WRITTEN TASK: The answer must consist of every line from the data that holds "currently".

━━━━━━━━━━━━━━━━━━━━

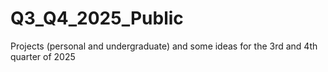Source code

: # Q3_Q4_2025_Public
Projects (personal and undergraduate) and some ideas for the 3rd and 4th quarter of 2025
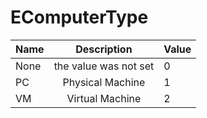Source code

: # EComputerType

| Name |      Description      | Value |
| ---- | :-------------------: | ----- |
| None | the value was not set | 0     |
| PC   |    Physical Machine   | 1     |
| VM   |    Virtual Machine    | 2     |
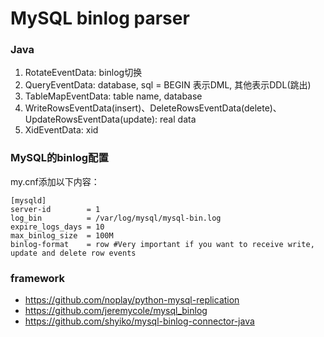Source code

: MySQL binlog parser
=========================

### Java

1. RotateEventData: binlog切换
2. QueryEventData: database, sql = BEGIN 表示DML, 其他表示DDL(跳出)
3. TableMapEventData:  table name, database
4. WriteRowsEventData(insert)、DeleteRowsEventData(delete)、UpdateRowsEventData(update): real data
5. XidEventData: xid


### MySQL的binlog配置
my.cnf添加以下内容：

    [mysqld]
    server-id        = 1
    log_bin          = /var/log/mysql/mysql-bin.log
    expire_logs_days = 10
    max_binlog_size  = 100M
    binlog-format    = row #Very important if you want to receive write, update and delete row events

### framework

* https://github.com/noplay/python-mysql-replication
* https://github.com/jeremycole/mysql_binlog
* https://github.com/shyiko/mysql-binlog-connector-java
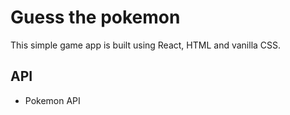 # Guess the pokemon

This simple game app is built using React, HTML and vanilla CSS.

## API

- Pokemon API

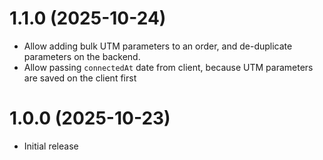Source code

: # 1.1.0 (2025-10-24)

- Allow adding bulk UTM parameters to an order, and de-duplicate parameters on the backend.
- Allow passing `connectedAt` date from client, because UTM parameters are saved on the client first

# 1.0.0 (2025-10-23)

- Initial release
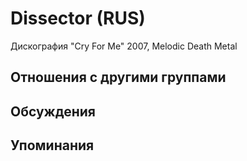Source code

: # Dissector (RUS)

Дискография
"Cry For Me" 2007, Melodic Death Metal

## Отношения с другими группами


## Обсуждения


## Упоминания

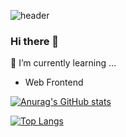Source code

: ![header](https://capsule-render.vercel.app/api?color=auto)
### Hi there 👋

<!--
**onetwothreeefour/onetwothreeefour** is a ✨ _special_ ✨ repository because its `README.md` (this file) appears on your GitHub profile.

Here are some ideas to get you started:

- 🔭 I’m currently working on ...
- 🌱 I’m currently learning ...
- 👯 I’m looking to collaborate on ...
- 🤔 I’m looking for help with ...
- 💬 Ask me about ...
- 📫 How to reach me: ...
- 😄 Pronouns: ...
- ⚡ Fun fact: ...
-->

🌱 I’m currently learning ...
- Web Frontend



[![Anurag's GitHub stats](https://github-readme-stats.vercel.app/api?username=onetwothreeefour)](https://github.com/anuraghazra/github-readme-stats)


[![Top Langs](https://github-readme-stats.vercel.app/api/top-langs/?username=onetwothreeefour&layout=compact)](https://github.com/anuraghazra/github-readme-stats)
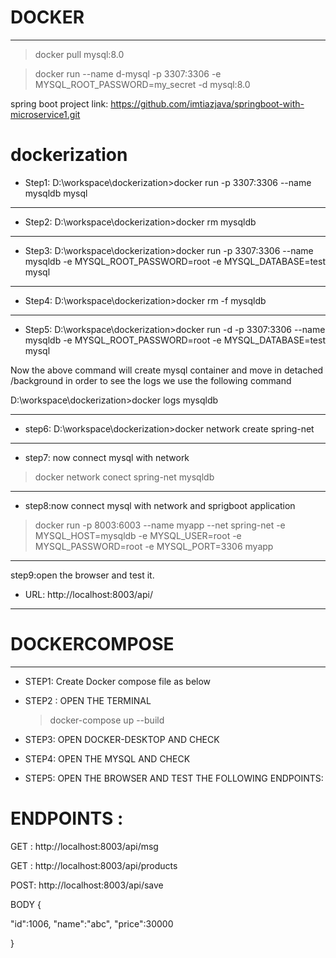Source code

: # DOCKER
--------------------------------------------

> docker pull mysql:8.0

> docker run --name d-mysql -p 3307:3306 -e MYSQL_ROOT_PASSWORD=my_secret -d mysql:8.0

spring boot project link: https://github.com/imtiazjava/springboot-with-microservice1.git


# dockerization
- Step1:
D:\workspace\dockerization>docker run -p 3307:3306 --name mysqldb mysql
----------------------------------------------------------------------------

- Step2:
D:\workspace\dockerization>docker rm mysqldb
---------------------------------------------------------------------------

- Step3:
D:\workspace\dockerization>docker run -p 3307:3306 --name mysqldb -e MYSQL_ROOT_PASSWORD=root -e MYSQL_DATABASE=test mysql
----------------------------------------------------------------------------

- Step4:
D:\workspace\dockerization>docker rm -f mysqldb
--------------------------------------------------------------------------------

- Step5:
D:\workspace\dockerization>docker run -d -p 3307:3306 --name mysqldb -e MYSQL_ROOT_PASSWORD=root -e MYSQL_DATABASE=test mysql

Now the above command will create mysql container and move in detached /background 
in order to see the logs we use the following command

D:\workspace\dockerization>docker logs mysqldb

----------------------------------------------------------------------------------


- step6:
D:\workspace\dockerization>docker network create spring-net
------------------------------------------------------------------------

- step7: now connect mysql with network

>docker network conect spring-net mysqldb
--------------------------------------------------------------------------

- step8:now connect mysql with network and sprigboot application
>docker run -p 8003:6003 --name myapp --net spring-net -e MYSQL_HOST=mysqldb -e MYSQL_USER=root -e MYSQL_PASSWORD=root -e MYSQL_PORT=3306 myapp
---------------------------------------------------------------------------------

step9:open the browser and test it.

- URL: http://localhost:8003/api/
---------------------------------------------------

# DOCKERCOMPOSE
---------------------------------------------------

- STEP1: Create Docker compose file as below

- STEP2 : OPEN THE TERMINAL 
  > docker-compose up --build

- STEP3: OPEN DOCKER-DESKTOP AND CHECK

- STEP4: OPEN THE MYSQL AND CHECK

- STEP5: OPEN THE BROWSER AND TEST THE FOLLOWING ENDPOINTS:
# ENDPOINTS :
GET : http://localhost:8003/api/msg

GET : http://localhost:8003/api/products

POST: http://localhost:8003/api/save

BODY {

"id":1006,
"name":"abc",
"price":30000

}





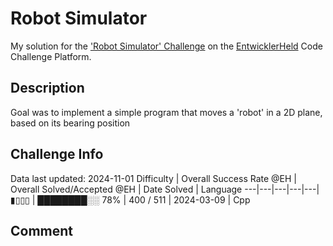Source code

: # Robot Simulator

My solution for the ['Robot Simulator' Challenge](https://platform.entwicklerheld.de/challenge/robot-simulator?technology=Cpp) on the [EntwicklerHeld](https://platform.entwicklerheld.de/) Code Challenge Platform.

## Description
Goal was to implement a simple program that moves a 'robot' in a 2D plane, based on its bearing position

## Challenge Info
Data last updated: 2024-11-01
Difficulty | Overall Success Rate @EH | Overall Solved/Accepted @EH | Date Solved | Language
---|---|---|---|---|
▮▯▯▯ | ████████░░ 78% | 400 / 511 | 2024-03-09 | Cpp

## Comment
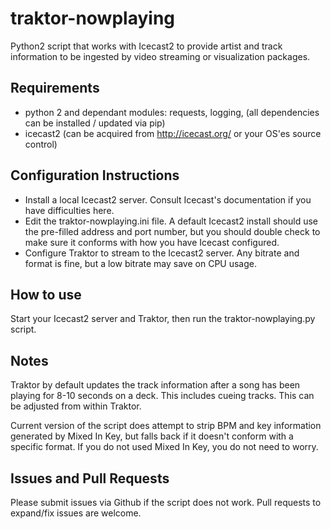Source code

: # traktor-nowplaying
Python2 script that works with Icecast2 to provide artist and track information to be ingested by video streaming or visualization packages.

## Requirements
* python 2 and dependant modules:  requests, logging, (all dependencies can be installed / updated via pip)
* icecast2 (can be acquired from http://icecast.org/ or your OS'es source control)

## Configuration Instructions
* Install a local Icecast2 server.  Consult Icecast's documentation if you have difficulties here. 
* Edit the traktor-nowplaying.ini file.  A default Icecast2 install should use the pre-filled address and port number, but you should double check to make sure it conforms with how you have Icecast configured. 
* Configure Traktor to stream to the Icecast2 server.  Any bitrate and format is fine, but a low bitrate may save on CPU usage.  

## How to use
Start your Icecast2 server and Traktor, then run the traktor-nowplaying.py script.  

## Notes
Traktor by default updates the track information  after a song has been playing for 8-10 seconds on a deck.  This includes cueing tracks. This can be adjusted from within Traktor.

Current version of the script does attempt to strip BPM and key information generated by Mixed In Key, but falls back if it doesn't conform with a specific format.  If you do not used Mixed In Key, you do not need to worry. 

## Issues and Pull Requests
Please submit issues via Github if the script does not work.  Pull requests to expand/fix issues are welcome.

━━━━━━━━━━━━━━━━━━━━

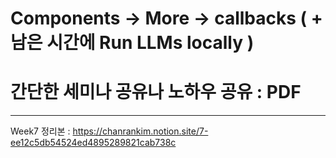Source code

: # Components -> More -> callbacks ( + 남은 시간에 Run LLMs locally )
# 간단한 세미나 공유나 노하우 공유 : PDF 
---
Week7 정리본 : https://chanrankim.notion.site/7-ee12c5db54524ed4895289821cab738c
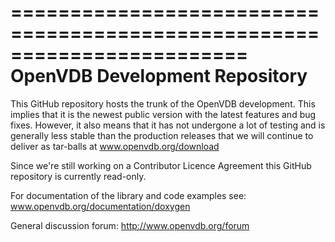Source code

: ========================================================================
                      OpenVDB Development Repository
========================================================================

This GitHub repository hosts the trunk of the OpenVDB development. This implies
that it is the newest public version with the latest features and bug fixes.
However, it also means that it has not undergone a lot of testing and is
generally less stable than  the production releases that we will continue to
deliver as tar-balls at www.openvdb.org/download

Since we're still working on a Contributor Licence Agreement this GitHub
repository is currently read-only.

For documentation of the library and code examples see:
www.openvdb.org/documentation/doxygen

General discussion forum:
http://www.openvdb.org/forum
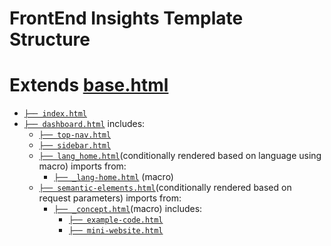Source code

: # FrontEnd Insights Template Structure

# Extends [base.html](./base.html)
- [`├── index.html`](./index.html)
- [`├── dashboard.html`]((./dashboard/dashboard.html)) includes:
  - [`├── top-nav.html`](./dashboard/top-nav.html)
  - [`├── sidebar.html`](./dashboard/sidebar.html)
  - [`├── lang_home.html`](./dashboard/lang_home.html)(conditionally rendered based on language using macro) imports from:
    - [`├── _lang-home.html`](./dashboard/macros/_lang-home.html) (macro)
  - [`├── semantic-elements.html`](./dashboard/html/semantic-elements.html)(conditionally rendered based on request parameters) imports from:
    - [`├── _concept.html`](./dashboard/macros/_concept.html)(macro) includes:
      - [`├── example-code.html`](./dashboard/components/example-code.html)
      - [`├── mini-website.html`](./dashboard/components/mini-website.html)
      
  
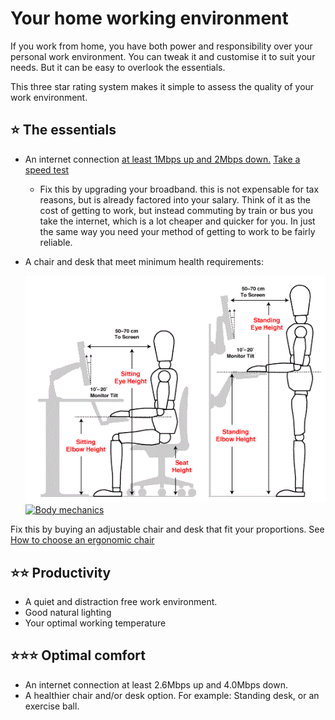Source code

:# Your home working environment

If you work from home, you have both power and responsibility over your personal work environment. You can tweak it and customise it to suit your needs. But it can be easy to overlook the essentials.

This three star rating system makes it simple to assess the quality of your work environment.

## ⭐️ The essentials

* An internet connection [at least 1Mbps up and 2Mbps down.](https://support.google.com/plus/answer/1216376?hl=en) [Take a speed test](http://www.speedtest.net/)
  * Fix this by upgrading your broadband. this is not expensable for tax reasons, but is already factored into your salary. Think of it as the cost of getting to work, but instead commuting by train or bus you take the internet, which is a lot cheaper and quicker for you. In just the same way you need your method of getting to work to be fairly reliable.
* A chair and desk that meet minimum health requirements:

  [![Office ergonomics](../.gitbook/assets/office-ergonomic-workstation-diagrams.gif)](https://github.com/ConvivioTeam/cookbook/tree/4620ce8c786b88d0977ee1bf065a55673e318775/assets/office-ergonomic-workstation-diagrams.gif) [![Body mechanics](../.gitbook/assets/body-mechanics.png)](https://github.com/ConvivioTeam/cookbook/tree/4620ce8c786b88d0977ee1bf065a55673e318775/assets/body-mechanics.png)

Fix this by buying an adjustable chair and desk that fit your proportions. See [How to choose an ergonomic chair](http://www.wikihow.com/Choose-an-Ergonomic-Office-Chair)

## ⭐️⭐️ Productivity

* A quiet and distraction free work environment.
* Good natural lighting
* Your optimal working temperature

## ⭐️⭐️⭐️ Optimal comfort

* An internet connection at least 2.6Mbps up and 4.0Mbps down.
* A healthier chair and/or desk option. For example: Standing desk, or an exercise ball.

━━━━━━━━━━━━━━━━━━━━

EXERCISE OUTPUT:
- 🔭 I’m currently working on ...
- 🌱 I’m currently learning ...
🌱 I’m currently learning ...
repository is currently read-only.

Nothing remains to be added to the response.